= Document excerpt =
........

America is a symbol of modern world or in better word, the best symbol. Abolishing native Indians society and constructing a new world is significant as abandon the old time and beginning a new era with all of its advantages and disadvantages, dangers and interests. Modernism has several aspects. It seems or at least American nation and government desire to pretend they are on peak in all of modern values which are pure, unconditional and universal. Americans (nation and government) believe that they are the best, unique and exceptional. In better word, Americans desire to conceptualize a metanarrative of American myth, with no critique and no opponent. They try to justify their Americo-centrism through grand narratives like freedom, democracy and human rights to interfere in global system to make it consistent with American interests.

Contrary, postmodern thinkers argue that our era is the end of grand narratives. There is no difference between grand narratives: enlightenment reason, science, religion and truth and justice as some universal concepts, or a big country like USA which is claiming and desire to be the exclusive narrator of the world. Postmodern thinkers claim that all the grand narratives are in dead end and in contemporary era all the concepts are relative and localized. It is a challengeable issue, which this article tries to consider through discourse analysis of the last two USA presidents’ speeches (Bill Clinton and George .W .Bush) with relying on Jean-Fran?ois Lyotard’s theory of metanarratives in postmodern era and Michel Foucault’s theory, which detected the relation between truth and power and reproductive process of each of them by the other.

Key concepts: metanarrative, grand narrative, power, regime of truth, modernity, post modernity.

Introduction:

Conquest of America by Christopher Columbus in 1492 was roughly coincide by the era that European people had been preparing themselves for one of the most important human turning point in its history and it was Renascence Movement which challenged the traditional dominant power of Christian church. This challenge led to a social movement was guided mostly by scientist, philosophers and religious Christian reformers to change the human’s view over him/herself and grant to all the people new rights. Their main targets were moderating the absolute power of Catholic church and monarchial system in order to each person could have its own religion , own property , and in general word every one could have its individual liberty to prove him/herself .

America was conquered and in better word got birth in such conditions. After conquest, America became the land of opportunity for all groups who were looking for a better future. Most of the immigrants in America were poor and landless people and also Puritans who were suffering of Aristocratic and Catholic Europe and the rest were merchants and artisans who hope to make a more profitable job in new world . America was known as New World with new dream of freedom and equality. However this dream was not got realized completely but it was in the mind of the most of the immigrants that they could fight for their ideals in America.

Establishing United States of America in 1776 and its independence of the Britain which was roughly coincide with French revolution for liberty and equality through Republic could be called as a start point of a new era in human life. A new era this is called Modern Time in front of ancient time.

........

= Source data =

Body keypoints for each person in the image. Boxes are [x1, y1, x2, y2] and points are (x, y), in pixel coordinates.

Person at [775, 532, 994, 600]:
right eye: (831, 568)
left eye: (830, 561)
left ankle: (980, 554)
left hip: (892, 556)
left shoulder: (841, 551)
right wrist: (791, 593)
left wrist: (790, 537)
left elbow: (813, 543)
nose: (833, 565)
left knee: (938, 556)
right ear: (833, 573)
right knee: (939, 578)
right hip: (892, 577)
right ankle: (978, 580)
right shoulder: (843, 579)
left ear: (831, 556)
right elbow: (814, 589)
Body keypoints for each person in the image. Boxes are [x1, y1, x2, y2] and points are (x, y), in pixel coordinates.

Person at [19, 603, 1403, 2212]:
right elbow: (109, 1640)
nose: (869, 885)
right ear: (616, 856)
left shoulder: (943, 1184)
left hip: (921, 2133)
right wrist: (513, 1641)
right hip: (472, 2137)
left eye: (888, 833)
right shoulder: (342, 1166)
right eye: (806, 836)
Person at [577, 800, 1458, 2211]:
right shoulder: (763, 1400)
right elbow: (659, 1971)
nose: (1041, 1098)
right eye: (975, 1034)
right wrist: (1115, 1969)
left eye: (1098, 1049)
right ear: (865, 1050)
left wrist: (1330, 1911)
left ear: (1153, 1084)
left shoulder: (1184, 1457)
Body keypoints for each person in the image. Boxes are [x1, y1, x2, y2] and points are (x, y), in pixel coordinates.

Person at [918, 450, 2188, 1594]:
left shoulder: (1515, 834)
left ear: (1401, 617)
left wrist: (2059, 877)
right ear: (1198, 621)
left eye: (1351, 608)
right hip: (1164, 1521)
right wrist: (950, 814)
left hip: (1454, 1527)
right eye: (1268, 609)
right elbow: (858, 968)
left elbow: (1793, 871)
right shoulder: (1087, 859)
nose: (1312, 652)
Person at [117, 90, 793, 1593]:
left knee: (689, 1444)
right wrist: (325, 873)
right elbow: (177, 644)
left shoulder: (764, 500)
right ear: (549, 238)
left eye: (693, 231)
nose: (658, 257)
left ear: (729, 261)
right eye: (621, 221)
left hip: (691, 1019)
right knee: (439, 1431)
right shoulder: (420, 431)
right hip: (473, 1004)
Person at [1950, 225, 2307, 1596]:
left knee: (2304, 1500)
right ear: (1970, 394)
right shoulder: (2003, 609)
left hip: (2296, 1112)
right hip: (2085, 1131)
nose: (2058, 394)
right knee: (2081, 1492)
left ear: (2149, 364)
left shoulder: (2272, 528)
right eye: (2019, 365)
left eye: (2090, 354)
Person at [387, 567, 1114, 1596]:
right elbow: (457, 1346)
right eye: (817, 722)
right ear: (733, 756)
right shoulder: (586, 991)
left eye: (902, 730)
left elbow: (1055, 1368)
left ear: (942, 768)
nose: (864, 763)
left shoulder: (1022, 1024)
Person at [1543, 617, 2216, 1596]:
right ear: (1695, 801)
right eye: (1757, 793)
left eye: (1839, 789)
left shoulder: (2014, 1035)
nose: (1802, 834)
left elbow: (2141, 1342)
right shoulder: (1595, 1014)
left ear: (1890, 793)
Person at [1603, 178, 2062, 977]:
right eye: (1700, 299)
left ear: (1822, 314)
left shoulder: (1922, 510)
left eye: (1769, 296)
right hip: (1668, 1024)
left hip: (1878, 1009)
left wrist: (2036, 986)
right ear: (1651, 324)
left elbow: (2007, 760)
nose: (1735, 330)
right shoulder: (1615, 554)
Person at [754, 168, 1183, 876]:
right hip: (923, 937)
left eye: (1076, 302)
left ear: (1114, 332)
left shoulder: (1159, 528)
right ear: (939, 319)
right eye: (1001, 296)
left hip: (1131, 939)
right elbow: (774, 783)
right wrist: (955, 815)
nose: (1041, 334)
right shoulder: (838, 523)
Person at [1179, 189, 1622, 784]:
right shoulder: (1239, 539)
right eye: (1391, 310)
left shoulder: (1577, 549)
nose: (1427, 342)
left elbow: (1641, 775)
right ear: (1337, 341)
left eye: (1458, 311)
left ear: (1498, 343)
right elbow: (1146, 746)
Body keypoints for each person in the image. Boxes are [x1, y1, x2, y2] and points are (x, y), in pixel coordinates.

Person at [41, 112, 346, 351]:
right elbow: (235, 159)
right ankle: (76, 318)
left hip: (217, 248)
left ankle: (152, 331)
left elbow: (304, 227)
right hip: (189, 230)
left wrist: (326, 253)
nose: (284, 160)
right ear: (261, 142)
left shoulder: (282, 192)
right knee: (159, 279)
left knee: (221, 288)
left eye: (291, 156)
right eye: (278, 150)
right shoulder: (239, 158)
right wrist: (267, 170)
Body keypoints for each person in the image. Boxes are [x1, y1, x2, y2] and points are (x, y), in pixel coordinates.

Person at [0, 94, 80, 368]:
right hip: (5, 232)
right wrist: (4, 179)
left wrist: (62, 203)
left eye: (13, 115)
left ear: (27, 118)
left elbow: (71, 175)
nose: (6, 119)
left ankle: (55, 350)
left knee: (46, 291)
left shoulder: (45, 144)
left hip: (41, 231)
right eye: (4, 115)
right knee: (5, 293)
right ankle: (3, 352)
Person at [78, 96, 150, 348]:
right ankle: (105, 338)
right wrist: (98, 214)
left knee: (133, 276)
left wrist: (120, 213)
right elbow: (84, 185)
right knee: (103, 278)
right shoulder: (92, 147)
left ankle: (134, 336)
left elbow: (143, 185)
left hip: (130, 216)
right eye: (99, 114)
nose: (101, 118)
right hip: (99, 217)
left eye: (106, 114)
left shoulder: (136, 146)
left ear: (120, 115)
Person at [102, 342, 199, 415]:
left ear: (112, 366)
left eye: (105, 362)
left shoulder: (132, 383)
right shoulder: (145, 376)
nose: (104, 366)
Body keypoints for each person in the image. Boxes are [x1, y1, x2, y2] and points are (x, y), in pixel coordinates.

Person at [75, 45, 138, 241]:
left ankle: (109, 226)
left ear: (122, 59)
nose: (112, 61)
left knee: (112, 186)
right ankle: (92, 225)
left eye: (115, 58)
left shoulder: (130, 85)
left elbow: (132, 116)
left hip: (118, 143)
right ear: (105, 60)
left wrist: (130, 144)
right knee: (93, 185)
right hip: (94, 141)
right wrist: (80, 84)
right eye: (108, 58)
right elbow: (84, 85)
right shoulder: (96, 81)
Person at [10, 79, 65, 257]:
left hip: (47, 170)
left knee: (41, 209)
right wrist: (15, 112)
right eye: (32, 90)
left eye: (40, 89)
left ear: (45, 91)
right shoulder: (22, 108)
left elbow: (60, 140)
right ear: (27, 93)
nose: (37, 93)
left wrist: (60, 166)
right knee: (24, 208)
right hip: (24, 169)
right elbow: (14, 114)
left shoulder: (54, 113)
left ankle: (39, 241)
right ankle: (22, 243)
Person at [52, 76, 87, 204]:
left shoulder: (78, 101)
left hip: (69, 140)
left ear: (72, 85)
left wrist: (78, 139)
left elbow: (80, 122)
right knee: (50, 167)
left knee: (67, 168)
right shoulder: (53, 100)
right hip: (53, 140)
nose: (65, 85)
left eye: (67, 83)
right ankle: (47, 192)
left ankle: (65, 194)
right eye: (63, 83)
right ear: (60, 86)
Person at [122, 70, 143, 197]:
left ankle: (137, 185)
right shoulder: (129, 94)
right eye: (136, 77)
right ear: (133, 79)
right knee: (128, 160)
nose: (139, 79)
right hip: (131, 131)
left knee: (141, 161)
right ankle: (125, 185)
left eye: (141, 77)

........

= Problem set =
1. According to the essay excerpt on America and grand narratives, why did the reformers of the Renaissance movement aim to moderate the absolute power of the Catholic church and the monarchial system? Answer in one to three sentences.
2. In the essay excerpt on America and grand narratives, whose speeches does the article analyze through discourse analysis?

= Problem solutions =
1. They sought to curb that power so that each person could have their own religion and their own property and, more generally, the individual liberty to prove themselves.

2. The speeches of the last two USA presidents, Bill Clinton and George W. Bush.